Rasulullah SAW merasa sungguh suka, akan tetapi Rasulullah cuma membisu, beliau menunggu dan beberapa orang dari sahabat mampu mengenali cita-cita Beliau SAW. Sejauh ini hanya sahabat Muhajirin yang sudah menyatakan kesungguhan mereka, akan namun Beliau menuggu para sobat Anshor yang sebagian besar tidak hadir dalam baiat ‘Aqaabah untuk turut serta dalam berperang melawan kekuatan lawan tolong-menolong Rasulullah SAW di luar kawasan mereka. Maka, pemimpin besar teman Anshor, Sa’ad bin Muadh angkat bicara, “Ya Rasulullah (SAW) mungkin yang engkau maksudkan adalah kami”. Rasulullah SAW menyetujuinya. S’ad lalu menyampaikan pidatonya yang sangat indah yang mana dia berkata,
“Wahai utusan Allah, kami telah mempercayai bahwa engkau berkata benar, Kami telah memperlihatkan kepadamu kesetiaan kami untuk mendengar dan thaat kepadamu… Demi Allah, Dia yang sudah mengutusmu dengan kebenaran, jika engkau memasuki maritim, kami akan ikut memasukinya bersamamu dan tidaka ada seorangpun dari kami yang hendak tertinggal di belakang… Mudah-mudahan Allah akan menawarkan kepadamu yang mana tindakan kami akan menyukakan mu. Maka Majulah gotong royong kami, letakkan iman kami di dalam keberkahan Allah”.

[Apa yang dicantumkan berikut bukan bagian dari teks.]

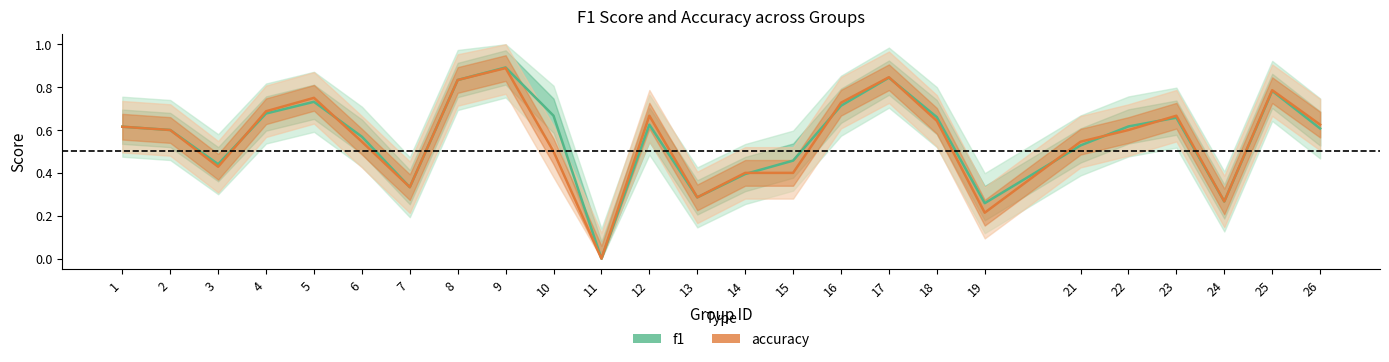

The value of f1 at 26 is 0.9. True or false?

False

Rasulullah sungguh menggemari apa yang disampaikan dan kemudian beluai bersabda, “Majulah ke depan dan yakinlah yang Allah telah menjajikan kepadaku satu dari keduanya (khafilah dagang atau perang), dan demi Allah, seolah olah saya telah mampu melihat pasukan lawan terbaring kalah”. Pasukan Muslimin bergerak maju dan lalu berhenti sejenak di daerah yang berdekatan dengan Badar (daerah paling akrab ke Madinah yang berada di utara Mekkah). Seorang teman bernama, Al-Hubab bin Mundhir ra, mengajukan pertanyaan kepada Rasulullah SAW, “Apakah Allah mewahyukan kepadamu untuk memilih tempat ini atau ianya seni manajemen perang hasil keputusan musyawarah?”. Rasulullah SAW bersabda, “Ini adalah hasil seni manajemen perang dan keputusan musyawarah”. Maka Al-Hubab telah menganjurkan kembali terhadap Rasulullah SAW supaya pasukan Muslimin seharusnya bermarkas lebih ke selatan kawasan yang paling erat dengan sumber air, kemudian menciptakan bak persediaan air untuk mereka dan menghancurkan sumber air lainnya sehingga mampu menghalang orang kafir Quraisy dari menerima air. Rasulullah SAW menyepakati ajuan tersebut dan melaksanakannya. Kemudian Sa’ad bin Muadh menganjurkan untuk membangun benteng untuk Rasulullah SAW untuk melindungi ia dan selaku markas bagi pasukan Muslimin. Rasulullah SAW dan Abu Bakar ra. tinggal di dalam benteng sementara Sa’ad bin Muadh dan sekumpulan lelaki menjaganya.
Rasulullah SAW sudah menghabiskan sepanjang-panjang malam dengan berdoa dan beribadah meskipun dia SAWmengetahui bahwa Allah ta’ala telah menjanjikannya kemenangan. Ianya melebihi cintanya dan penghambaannya dan penyerahandiri terhadap Allah ta’ala dengan ibadah yang Beliau SAW kerjakan. Dan ianya sudah dikatakan selaku bentuk tertinggi dari ibadah yang diketahui selaku ‘ainul yaqiin.